▸ **Job**
Go through the data and report each line that holds the string "Operational".

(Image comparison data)
_ _ _ _ _ _ _

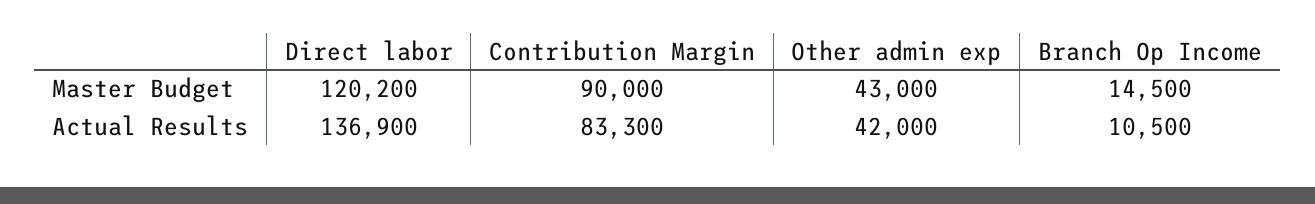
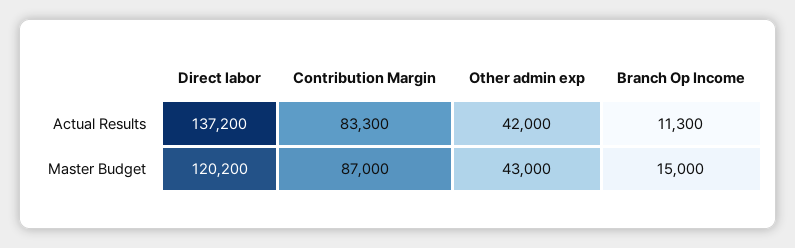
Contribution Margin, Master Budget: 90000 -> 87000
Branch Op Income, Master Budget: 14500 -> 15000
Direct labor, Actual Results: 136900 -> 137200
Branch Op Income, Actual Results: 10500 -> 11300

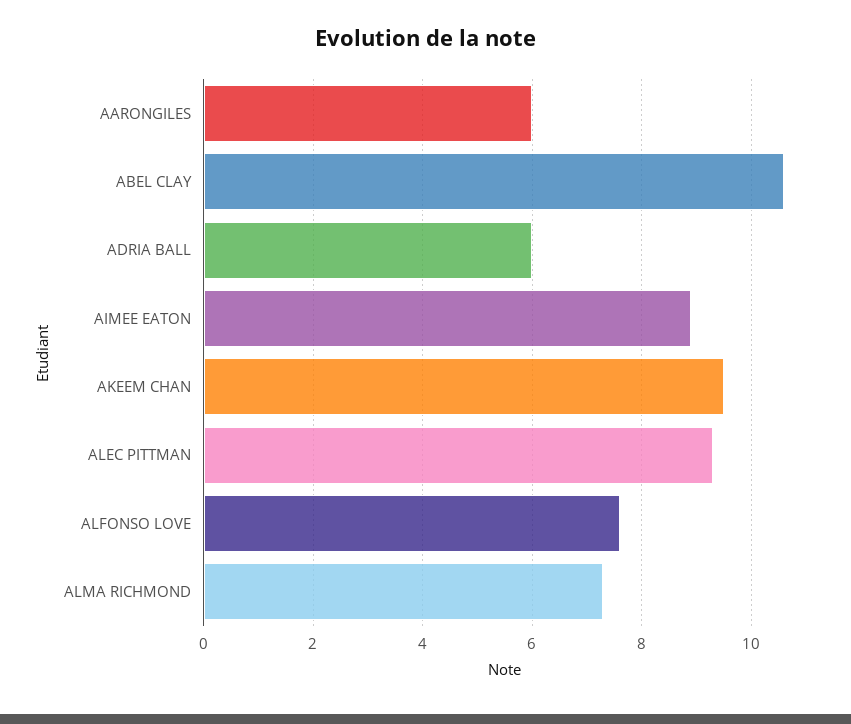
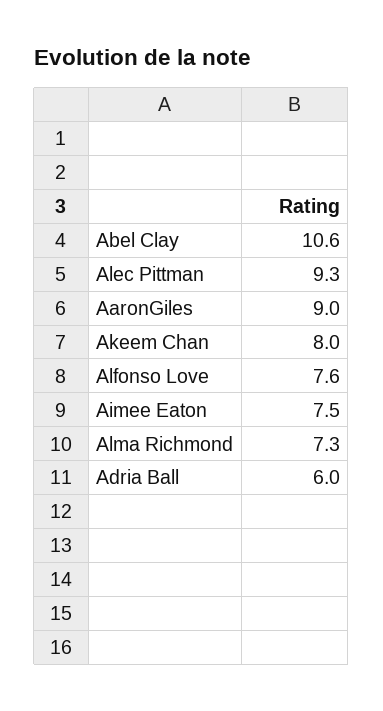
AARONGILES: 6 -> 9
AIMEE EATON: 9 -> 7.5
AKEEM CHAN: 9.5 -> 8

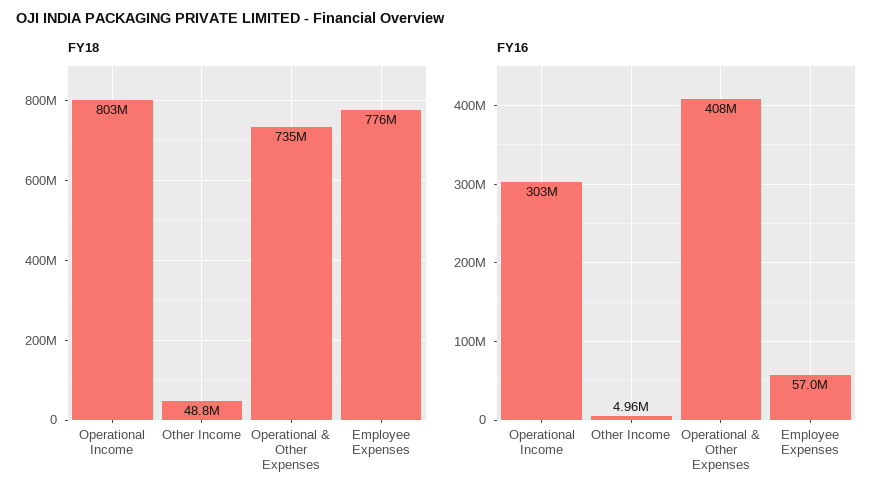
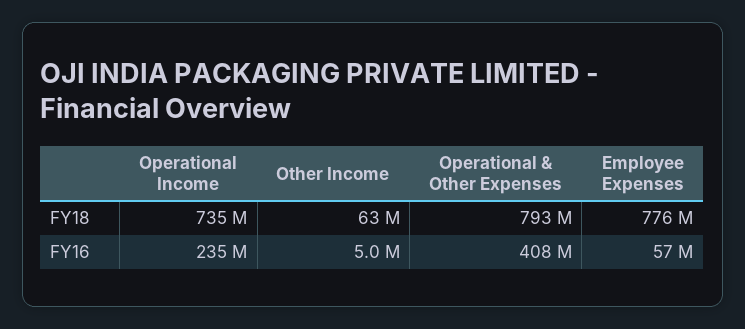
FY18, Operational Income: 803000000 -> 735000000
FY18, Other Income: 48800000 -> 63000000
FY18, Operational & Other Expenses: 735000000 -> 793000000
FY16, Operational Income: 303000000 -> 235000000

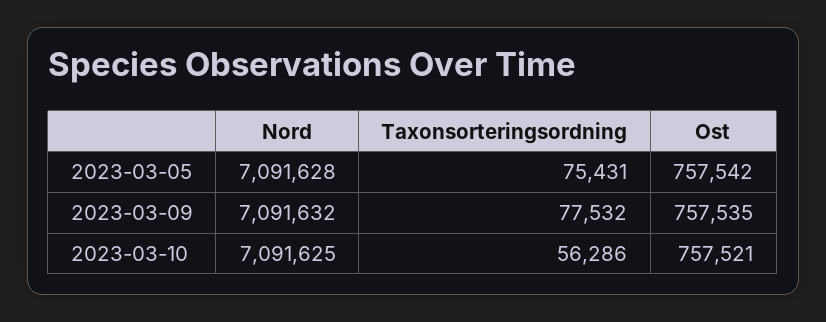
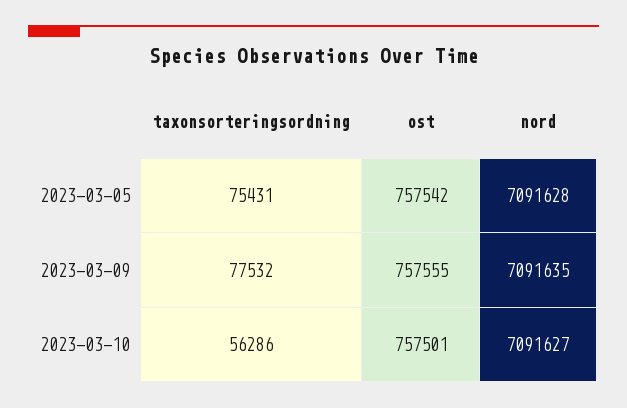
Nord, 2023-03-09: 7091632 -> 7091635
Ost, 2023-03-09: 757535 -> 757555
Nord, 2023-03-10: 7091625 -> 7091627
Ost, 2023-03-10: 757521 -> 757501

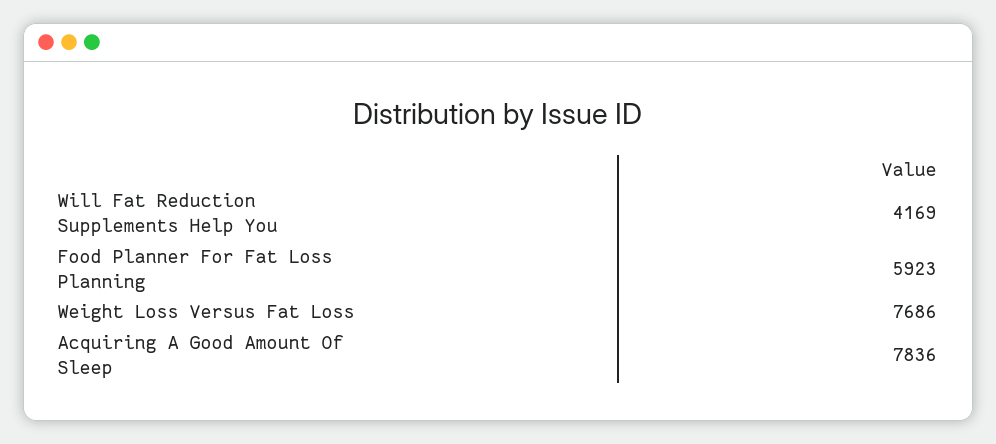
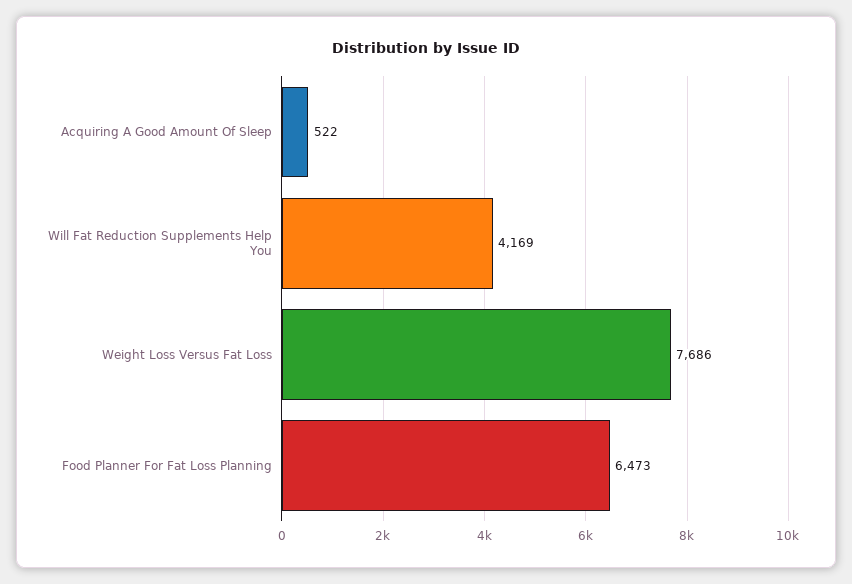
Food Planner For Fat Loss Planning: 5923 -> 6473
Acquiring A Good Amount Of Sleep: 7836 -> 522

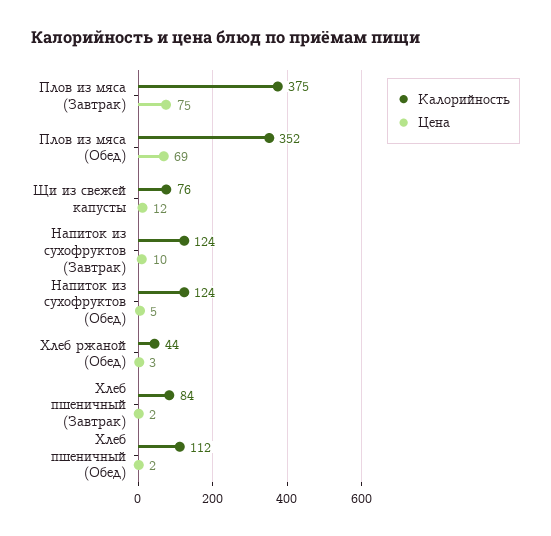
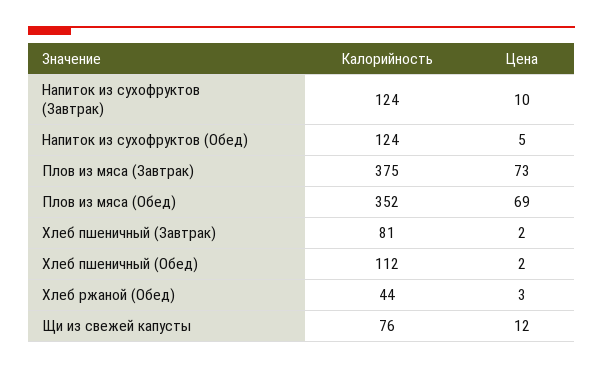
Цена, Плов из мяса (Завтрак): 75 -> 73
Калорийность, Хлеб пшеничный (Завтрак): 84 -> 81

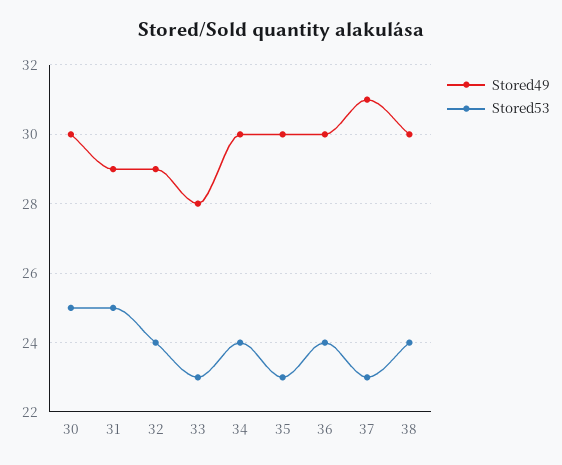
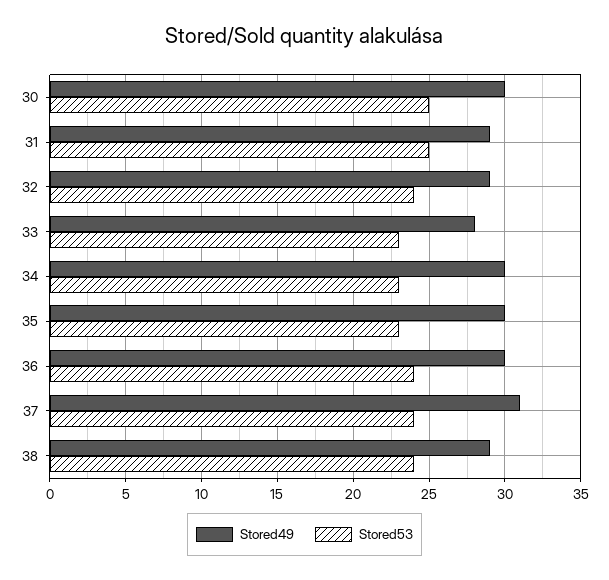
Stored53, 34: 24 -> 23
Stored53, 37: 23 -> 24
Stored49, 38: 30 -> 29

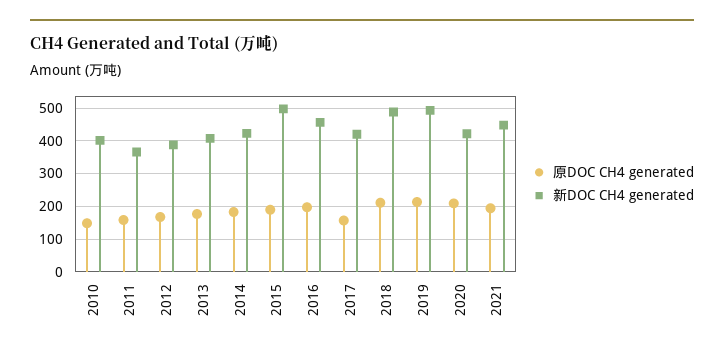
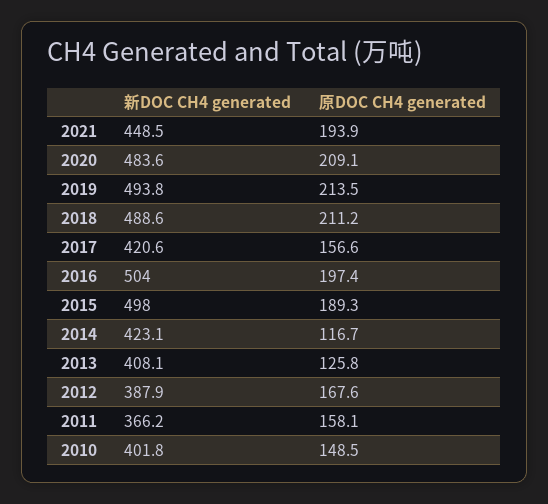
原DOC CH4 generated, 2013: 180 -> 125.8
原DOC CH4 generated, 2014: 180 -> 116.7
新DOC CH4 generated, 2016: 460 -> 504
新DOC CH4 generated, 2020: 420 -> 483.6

_ _ _ _ _ _ _

▸ **Written response**
FY18, Operational Income: 803000000 -> 735000000
FY18, Operational & Other Expenses: 735000000 -> 793000000
FY16, Operational Income: 303000000 -> 235000000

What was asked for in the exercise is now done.